**Source excerpt:**
══════════════════════════════
The figure shows that this thrifty consumer could spend $90/month at Verizon, $60/month at AT&T, $70/month at T-Mobile, and $65/month at Sprint if the consumer is willing to purchase voice/text and data plans separately. Even Verizon’s prepaid plan, at $80/month, costs more than the others’ cheapest postpaid plans.

Moreover, prior to the shift to “share everything” plans, this consumer could have purchased an individual plan from Verizon for $70/month—$20/month less than he could today. At AT&T the price was $55/month but increased by only $5/month. Again, the point is not to show that one plan is better than another. Verizon’s cheapest plan offers 2 GB of data, unlimited voice and texts, and tethering while AT&T’s cheapest plan offers 300 MB of data, 450 voice minutes, and no texts or tethering. Which plan is “better” depends on the consumer’s preferences. Instead, the point is to show the smallest amount of money a light user could spend on a postpaid plan at different carriers, and that comparison reveals that Verizon’s cheapest option is significantly more expensive than other post-paid options and, moreover, increased significantly with the introduction of the shared plan.

Is the FCC’s Verizon Tethering Decision Responsible for this Industry Price Structure?

There’s no way to know for sure. The rapidly increasing ubiquity of households with multiple wireless device means that shared data plans were probably inevitable. And carriers compete on a range of criteria other than just price, including network size, network quality, and handset availability, to name a few.
══════════════════════════════
**Information given:**

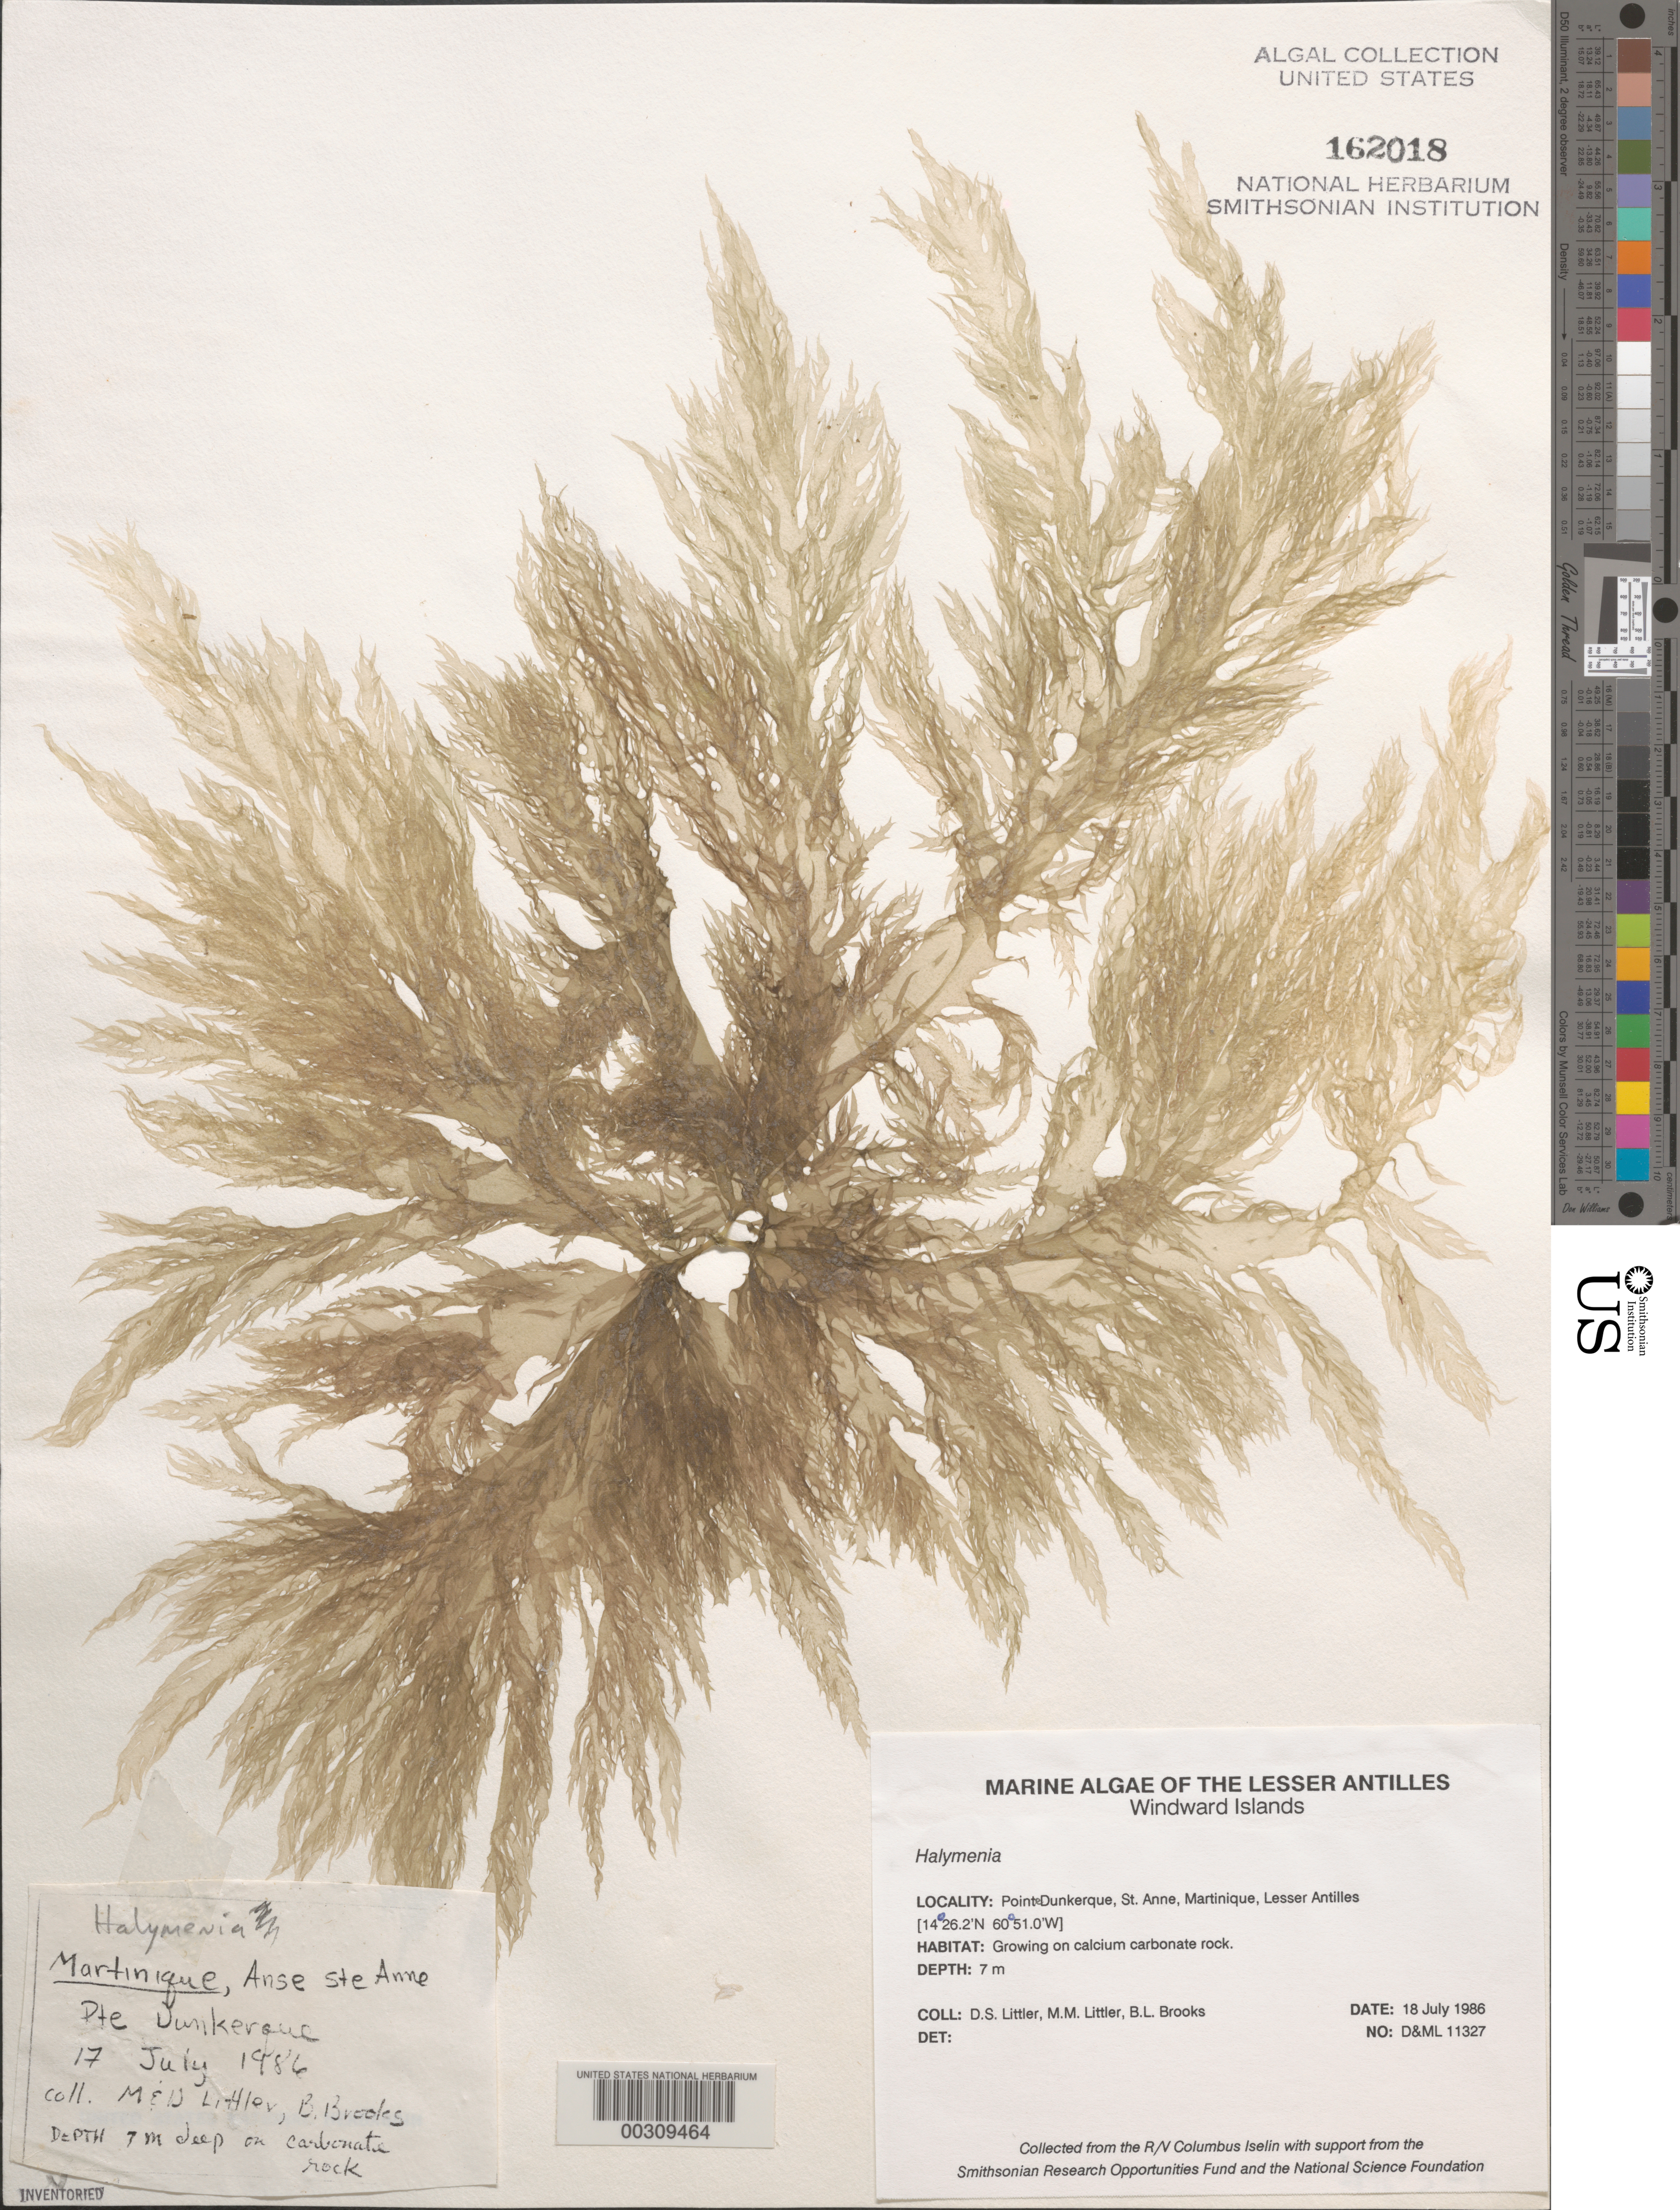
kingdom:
══════════════════════════════
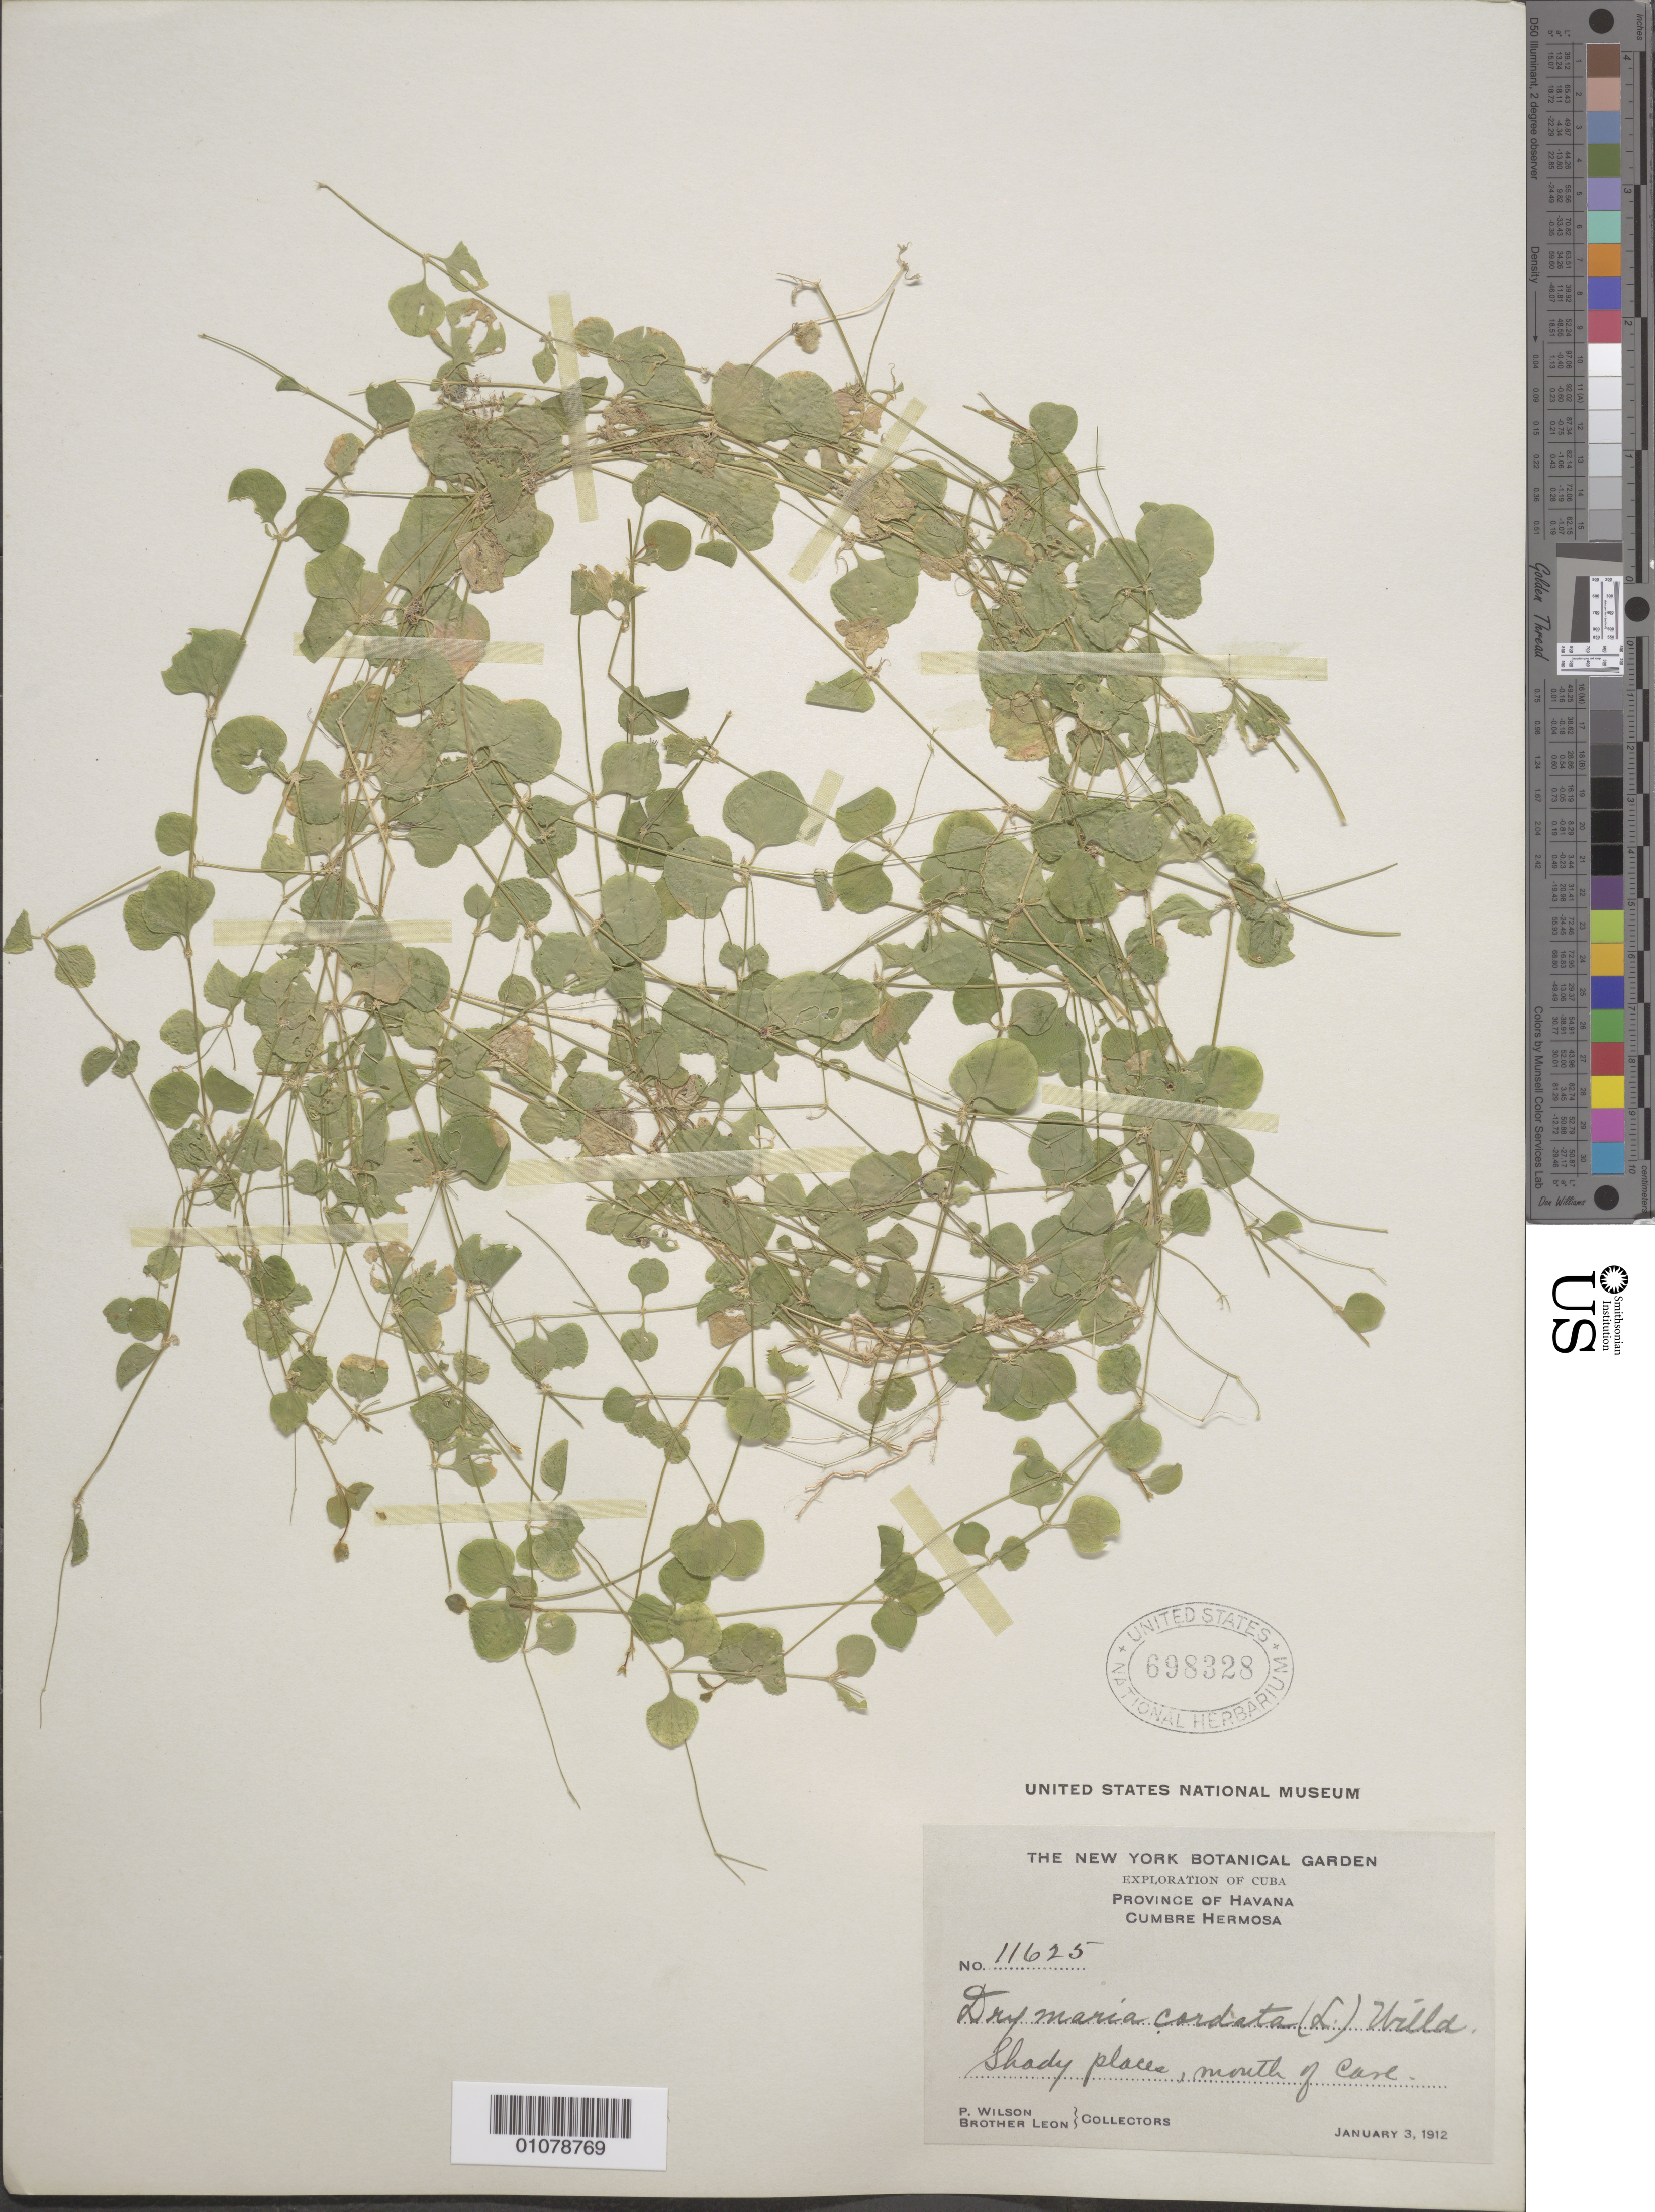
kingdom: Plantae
══════════════════════════════
**Challenge A:** Print the section of the wireless pricing passage that begins at the words "There’s no way" and stops after "name a few.", copied word for word.
**Challenge B:**
Decide whether each statement agrees with the wireless pricing passage. Answer yes or no and quote the words of the passage that settle it.
(i) Before the move to "share everything" plans, the consumer could have bought an individual Verizon plan for $70/month.
(ii) AT&T's cheapest plan includes tethering.
(iii) Verizon's prepaid plan costs less than the other carriers' cheapest postpaid plans.

**Task solution A:**
There’s no way to know for sure. The rapidly increasing ubiquity of households with multiple wireless device means that shared data plans were probably inevitable. And carriers compete on a range of criteria other than just price, including network size, network quality, and handset availability, to name a few.

**Task solution B:**
(i) Yes: "prior to the shift to “share everything” plans, this consumer could have purchased an individual plan from Verizon for $70/month"
(ii) No: "AT&T’s cheapest plan offers 300 MB of data, 450 voice minutes, and no texts or tethering"
(iii) No: "Even Verizon’s prepaid plan, at $80/month, costs more than the others’ cheapest postpaid plans."